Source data

----

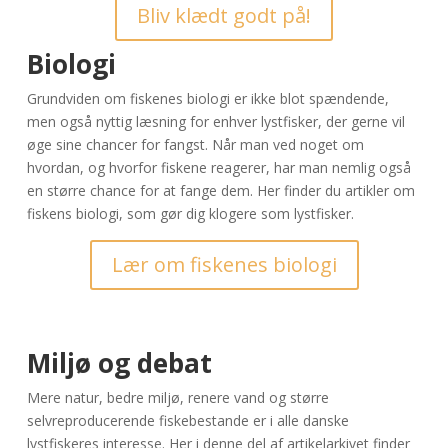
Bliv klædt godt på!
Biologi
Grundviden om fiskenes biologi er ikke blot spændende,
men også nyttig læsning for enhver lystfisker, der gerne vil
øge sine chancer for fangst. Når man ved noget om
hvordan, og hvorfor fiskene reagerer, har man nemlig også
en større chance for at fange dem. Her finder du artikler om
fiskens biologi, som gør dig klogere som lystfisker.
Lær om fiskenes biologi
Miljø og debat
Mere natur, bedre miljø, renere vand og større
selvreproducerende fiskebestande er i alle danske
lystfiskeres interesse. Her i denne del af artikelarkivet finder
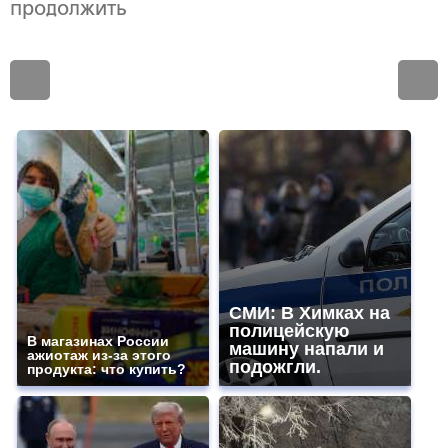
продолжить
СМИ: В Химках на
полицейскую
В магазинах России
машину напали и
ажиотаж из-за этого
подожгли.
продукта: что купить?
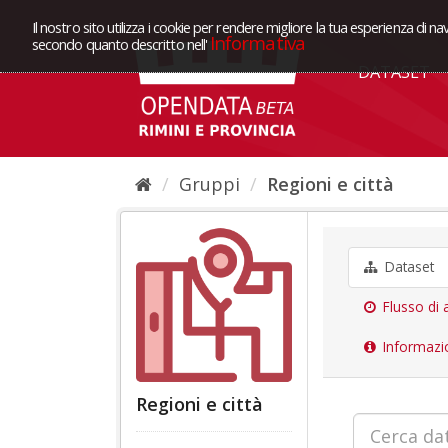
Il nostro sito utilizza i cookie per rendere migliore la tua esperienza di na
Informativa
secondo quanto descritto nell'
DATASET
Gruppi
Regioni e città
Dataset
Flusso di a
Informazi
Regioni e città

----

Assignment:
Arrange the text lines as a JSON list of strings, one string per line, from the start of the records through the line that contains "Lær om fiskenes biologi". Leave out blank lines and the pictures.

Output for this exercise:
[
  "Bliv klædt godt på!",
  "Biologi",
  "Grundviden om fiskenes biologi er ikke blot spændende,",
  "men også nyttig læsning for enhver lystfisker, der gerne vil",
  "øge sine chancer for fangst. Når man ved noget om",
  "hvordan, og hvorfor fiskene reagerer, har man nemlig også",
  "en større chance for at fange dem. Her finder du artikler om",
  "fiskens biologi, som gør dig klogere som lystfisker.",
  "Lær om fiskenes biologi"
]